São Paulo A escritora inglesa Doris Lessing fazia compras, em Londres, quando a Academia Sueca anunciou ontem seu nome como a vencedora do Prêmio Nobel de Literatura deste ano. A "capacidade para transmitir a épica experiência feminina e narrar a divisão da civilização com ceticismo, paixão e força visionária" de Lessing foram fundamentais para a decisão do instituto, lida pelo secretário permanente da Academia Sueca, Horace Engdahl.
Duas horas depois da divulgação e ainda sem saber, ela chegou de táxi e se surpreendeu com sua casa rodeada de repórteres e cinegrafistas. "Pensei que estivessem gravando algum programa de televisão", disse Doris, surpresa com a premiação. "Estou há 30 anos assim. Ganhei todos os prêmios da Europa, todos eles. Fico muito feliz por vencer todos. É uma grande emoção."
Recompensa
De fato, sua longa trajetória literária foi recompensada com o Prêmio Somerset Maugham (1964), o Prêmio de Literatura Européia do Estado Austríaco (1981), o Shakespeare da Fundação FVS de Hamburgo, o Prêmio Internacional da Catalunha (1999), o David Cohen de Literatura (2001) e o Príncipe de Astúrias das Letras (2001).

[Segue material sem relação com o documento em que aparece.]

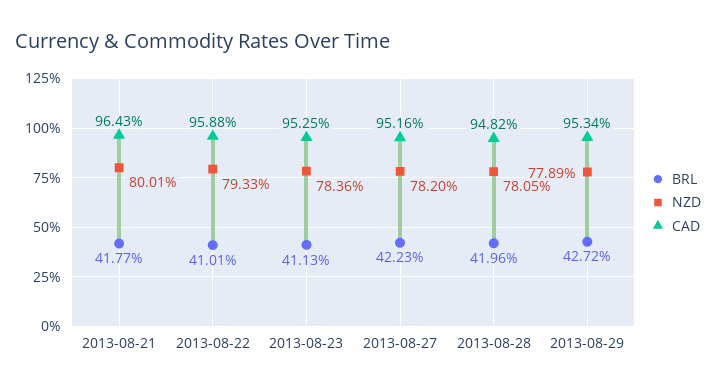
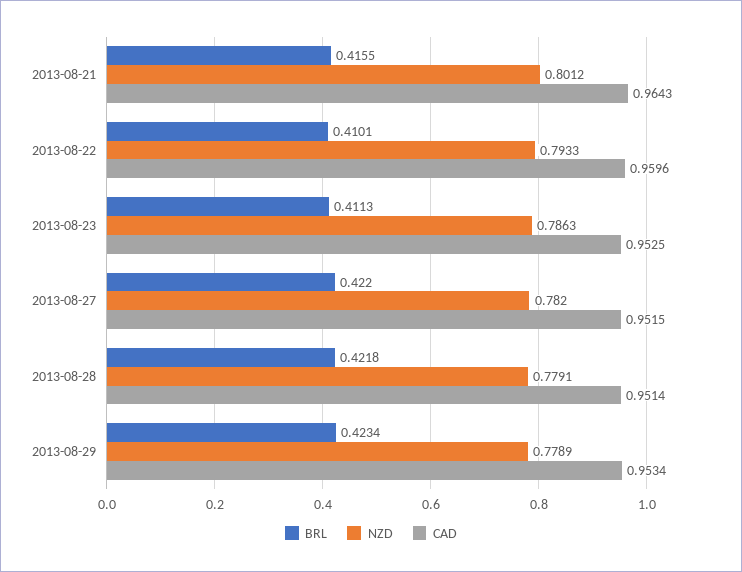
BRL, 2013-08-21: 0.4177 -> 0.4155
NZD, 2013-08-21: 0.8001 -> 0.8012
CAD, 2013-08-22: 0.9588 -> 0.9596
NZD, 2013-08-23: 0.7836 -> 0.7863
BRL, 2013-08-27: 0.4223 -> 0.422
CAD, 2013-08-27: 0.9516 -> 0.9515
BRL, 2013-08-28: 0.4196 -> 0.4218
NZD, 2013-08-28: 0.7805 -> 0.7791
CAD, 2013-08-28: 0.9482 -> 0.9514
BRL, 2013-08-29: 0.4272 -> 0.4234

Horace Engdahl reconheceu, no entanto, que essa foi uma das decisões "mais meditadas" da Academia. "Há anos analisamos sua obra e concluímos que o melhor momento para premiá-la era agora"
Aos 87 anos (faz aniversário no dia 22), Doris Lessing tornou-se a pessoa mais velha a ganhar um Nobel. Nascida na cidade persa de Kermanshah (atual Irã). Lá morava seu pai, que tinha sofrido graves amputações na 1.ª Guerra Mundial, onde trabalhava no Banco Imperial e era casado com uma ex-enfermeira.
Em 1924 a família se mudou para a Rodésia do Sul (atual Zimbábue), então colônia britânica, e se instalou em uma fazenda Foi lá que Doris passou a infância e a juventude. Ela foi educada em um colégio de freiras católicas e depois em um liceu feminino também em Salisbury (hoje Harare), até os 13 anos.
O início
Ao chegar à capital britânica, em 1949, a escritora tinha o manuscrito do seu primeiro romance, The Grass is Singing (ainda sem tradução para o português), um texto sobre a vida na África. Comprometida com o universo feminino, escreveu em 1952 a primeira obra de reflexão nesse sentido, intitulada O Sonho de Martha Quest e primeiro dos cinco livros da série Os Filhos da Violência (195159). A consagração veio em 1962 com "O Carnê Dourado", que, segundo a Academia, foi "uma obra pioneira" que "mostrou a visão no século 20 da relação homemmulher".
Os conflitos entre culturas, o comprometimento com o feminismo, a desigualdade racial e a contradição entre consciência individual e bem-estar coletivo são alguns dos temas tratados em sua produção literária, que compreende mais de 40 livros em novembro, a Companhia das Letras lança mais um, As Avós.